Customer Knowledge

At the heart of marketing and marketing strategies is a fundamental understanding of customers. Some companies describe this as customer insight and allocate the job of insight to the market research department. However, at a general level, the ability to learn about customers comes through all channels of communication, not just research, whether that is sales teams, customer service, website analytics, test marketing or through survey research.


Customer knowledge is that collection of information and insight that your business has built up over time and needs to use to leverage successful customer relationships and provide the products and service that those customers need.

This customer knowledge is more than market research, market intelligence or CRM, or website monitoring as you have customer knowledge in the heads of your sales or customer services people, in the data in your accounting systems, from your web-site and it may even be something that customers want to provide to you themselves via social networks or commenting or feedback systems.

Typically much customer knowledge is distributed around an organisation in a fragmented way. Some will be in market research, some on databases, some in the heads of sales and customer service staff.

To be systematic about 'the voice of the customer' as this is sometimes know, the business needs to think about:

The aim of collecting, sharing and analysing customer knowledge is to help your business build sustainable business relationships with your customers, focusing on the customers needs and wants for each customer individually, and for all customers together. This means that information is needed from the front desk to the furthest back office, for a micro customer-by-customer view up to a macro market view. Not only that, but information comes in through each level of the organisation from the account manager to the accounts clerk. Being able to share and deliver on your customer needs, whoever the customer asks is what will make your business stand out from the crowd.

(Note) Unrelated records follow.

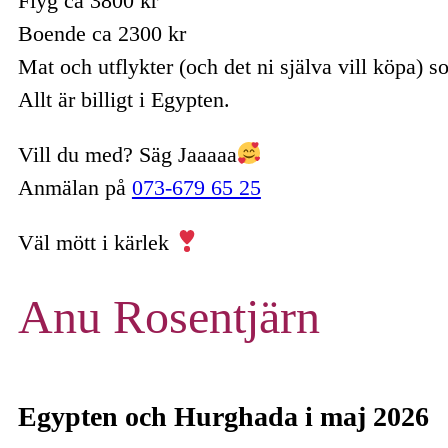
Flyg ca 3800 kr
Boende ca 2300 kr
Mat och utflykter (och det ni själva vill köpa)
Allt är billigt i Egypten.
Vill du med? Säg Jaaaaa
Anmälan på
073-679 65 25
Väl mött i kärlek
Anu Rosentjärn
Egypten och Hurghada i maj 2026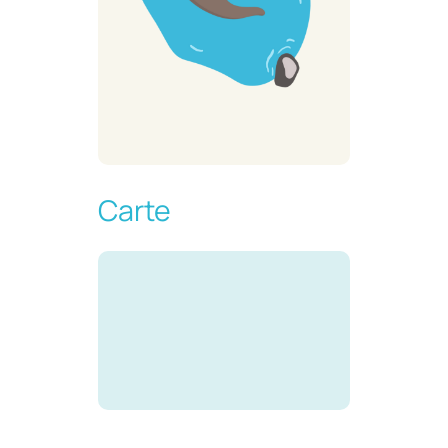
Carte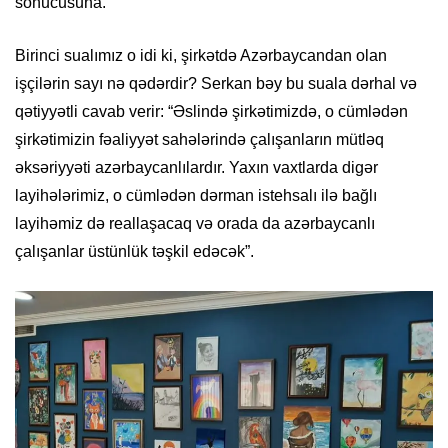
sonucusuna.
Birinci sualımız o idi ki, şirkətdə Azərbaycandan olan
işçilərin sayı nə qədərdir? Serkan bəy bu suala dərhal və
qətiyyətli cavab verir: “Əslində şirkətimizdə, o cümlədən
şirkətimizin fəaliyyət sahələrində çalışanların mütləq
əksəriyyəti azərbaycanlılardır. Yaxın vaxtlarda digər
layihələrimiz, o cümlədən dərman istehsalı ilə bağlı
layihəmiz də reallaşacaq və orada da azərbaycanlı
çalışanlar üstünlük təşkil edəcək”.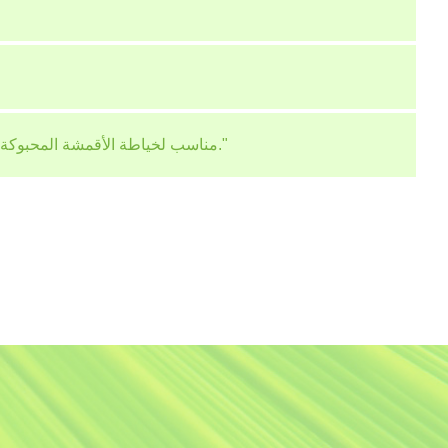
"مناسب لخياطة الأقمشة المحبوكة المتوسطة السميكة والملابس الرياضية وملابس السباحة والملابس الداخلية وغيرها من المواد."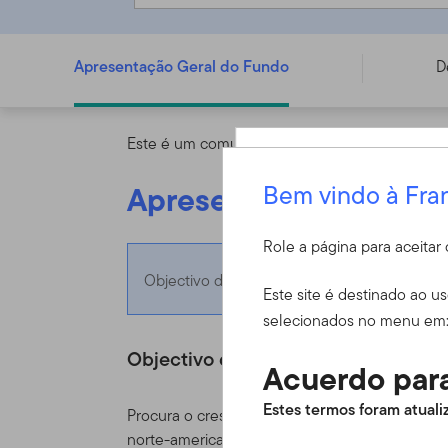
FTGF Royce US Smaller Companies Fund - PR USD ACC 
Apresentação Geral do Fundo
D
Este é um comunicado de marketing. Consulte 
Apresentação Geral d
Bem vindo à Fra
Entrar
Role a página para aceita
Objectivo do Fundo
ID do usuário
Este site é destinado ao u
selecionados no menu em
Objectivo do Fundo
Acuerdo para
Senha
Estes termos foram atualiz
Procura o crescimento do investimento no lon
norte-americanas de pequena capitalização bol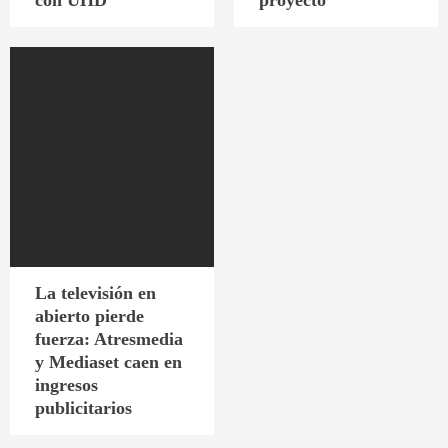
La televisión en
abierto pierde
fuerza: Atresmedia
y Mediaset caen en
ingresos
publicitarios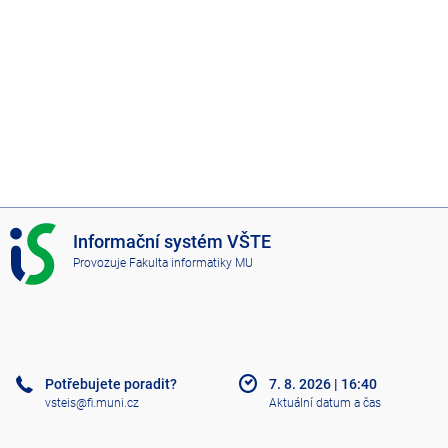
I
Informační systém VŠTE
S
Provozuje
Fakulta informatiky MU
V
Š
T
E
Potřebujete poradit?
7. 8. 2026
|
16:40
vsteis@fi.muni.cz
Aktuální datum a čas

In consumer-facing businesses this means linking data from a range of sources including website analytics, coupon redemption, channel management and retail audit data and linking the view that these provide with specific data from market research and market testing. The holistic view of all sources of customer data is extremely important to understand strengths and weaknesses of each type of data and to ensure the business is operating with the most relevant view of the customer

In a business-to-business environment, customer knowledge is much more direct and personal than for consumer markets. Knowledge is typically soft data, rather than hard numbers and where the business relies on long-term high-value relationships with customers based on building a shared future together (for more details see our comparison of B2B and consumer markets).

Since there are relationships between the different views of the customer, it's important that they are taken together and that someone takes responsibility for ensuring that the data is shared. A survey may be able to explain a particular behaviour on a web-site, which in turn may shed light on where a marketing or sales team is being most effective. If the areas aren't linked, then energies are too easily dissipated. In thinking and working with the level of customer data know available, it's useful to consider trying to view and understand customer journeys through the touchpoints that your business provides.